Cerca de mil estudantes de mais de 100 povos indígenas estiveram em Brasília na semana passada para o XI Encontro Nacional de Estudantes Indígenas (ENEI). O evento, organizado pela Associação dos Acadêmicos Indígenas da Universidade de Brasília (AAIUnB), contou com uma série de encontros com representantes do Poder Público.
Nas audiências do Senado, os estudantes indígenas discutiram as cotas nas universidades, mas também a criação e implementação de uma universidade voltada exclusivamente aos povos indígenas, com atenção às particularidades culturais e educacionais dos povos indígenas. Também foi entregue um carta de demandas escrito por coletivos indígenas de 25 universidades.
Na Câmara, estudantes indígenas tiveram audiência com parlamentares para debater a importância da presença indígena no ensino superior nas últimas duas décadas, com destaque para a ciência indígena como ferramenta de combate e promoção da equidade.
“Queremos trazer a ciência indígena para dentro da universidade, não só ficar dentro do quadro ocidental, que as universidades oferecem, mas também trazer a nossa diversidade, a nossa identidade, que inclui a ciência indígena”, destaca Manuele Tuyuka, presidente da Associação de Acadêmicos Indígenas de da Universidade de Brasília (AAIUnB).
Alisson Cleomar, da etnia Pankararu, tem 29 anos e estuda medicina na UnB. Ele diz que muitos estudantes indígenas ainda enfrentam preconceito na universidade. “Passei por vários professores que não conseguiam me ver como alguém capaz de estar ali naquela sala de aula. E isso me prejudica não só academicamente, mas também psicologicamente”, destaca Alisson, que passou no vestibular com apoio de outros estudantes indígenas. Hoje é também o coletivo que apoia a continuidade dos estudos. Alisson divide moradia com outros estudantes universitários indígenas.
A rede de apoio também foi fundamental para a estudante de engenharia florestal Thoyane Fulni-ô Kamayurá, de 22 anos. Ela engravidou no início do curso e teve que interromper os estudos.
“Foi um desafio, mas é isso. Como a maioria dos povos indígenas, aprendemos desde cedo a cuidar de nós mesmos. Por vivermos em aldeias, sempre temos essa questão do trabalho coletivo, remunerado ou não. Mesmo grávida de um ou dois filhos, já sabia como me virar, porque fui criada assim”, diz Thoyane.

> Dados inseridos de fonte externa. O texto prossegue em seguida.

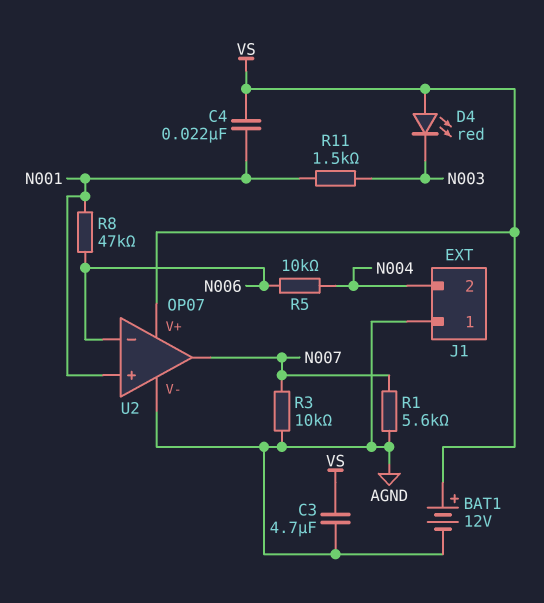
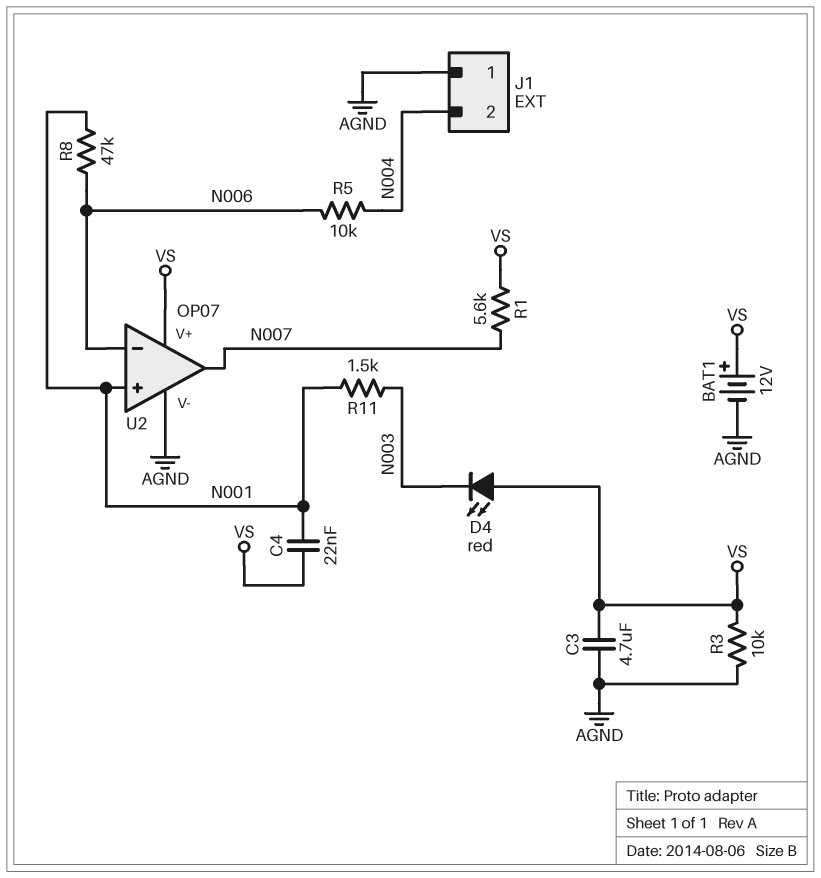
R1: 5.6k (AGND, N007) -> 5.6k (N007, VS)
R3: 10k (AGND, N007) -> 10k (AGND, VS)

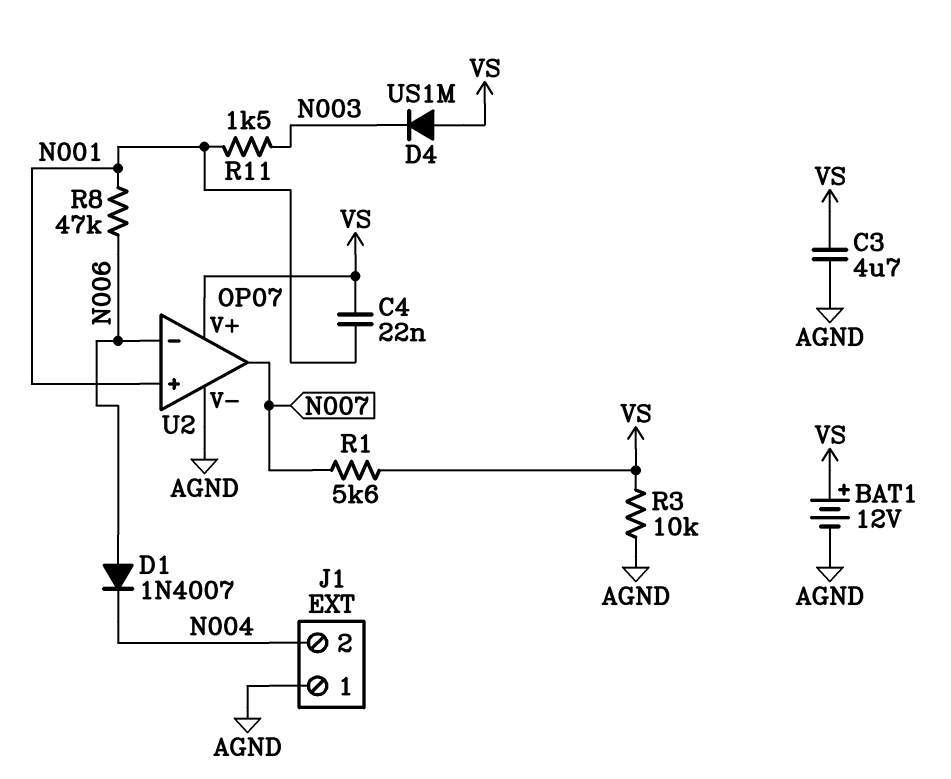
D1: none -> diode 1N4007 (A N006, K N004)
D4: LED red (A VS, K N003) -> diode US1M (A VS, K N003)
R5: 10k (N004, N006) -> none

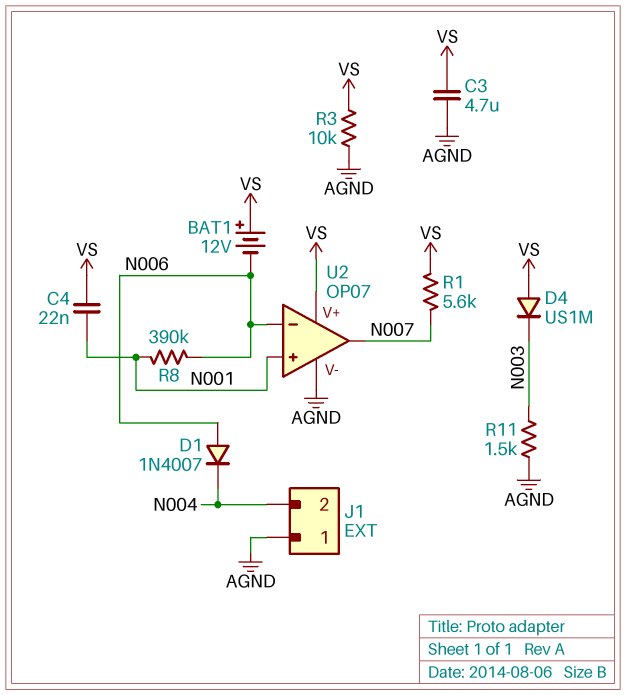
BAT1: 12V (plus VS, minus AGND) -> 12V (plus VS, minus N006)
R8: 47k (N001, N006) -> 390k (N001, N006)
R11: 1.5k (N001, N003) -> 1.5k (AGND, N003)

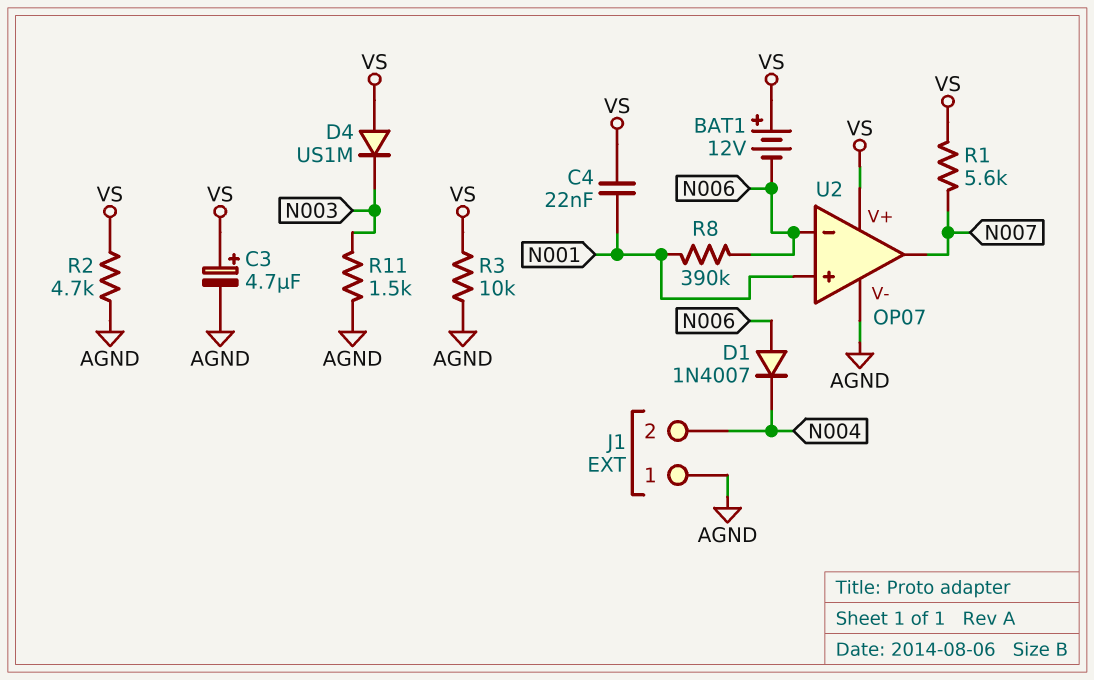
C3: 4.7uF (AGND, VS) -> 4.7uF (plus VS, minus AGND)
R2: none -> 4.7k (AGND, VS)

Sair da aldeia é o principal desafio de muitos universitários indígenas. Yonne Alfredo, 25 anos, da etnia Tikuna, amazonense, estuda biologia na Universidade Estadual de Campinas (Unicamp). Ela lembra que até teve apoio de veteranos, mas ainda assim foi preciso muita determinação para ficar longe dos parentes. “É uma grande mudança na vida de uma pessoa. Foi doloroso sair da minha cidade, dos meus hábitos, dos meus costumes”, diz Yonne. “Quando terminar os estudos pretendo continuar morando na cidade por um tempo. Quero pesquisar e entender as necessidades das pessoas antes de voltar para a aldeia.”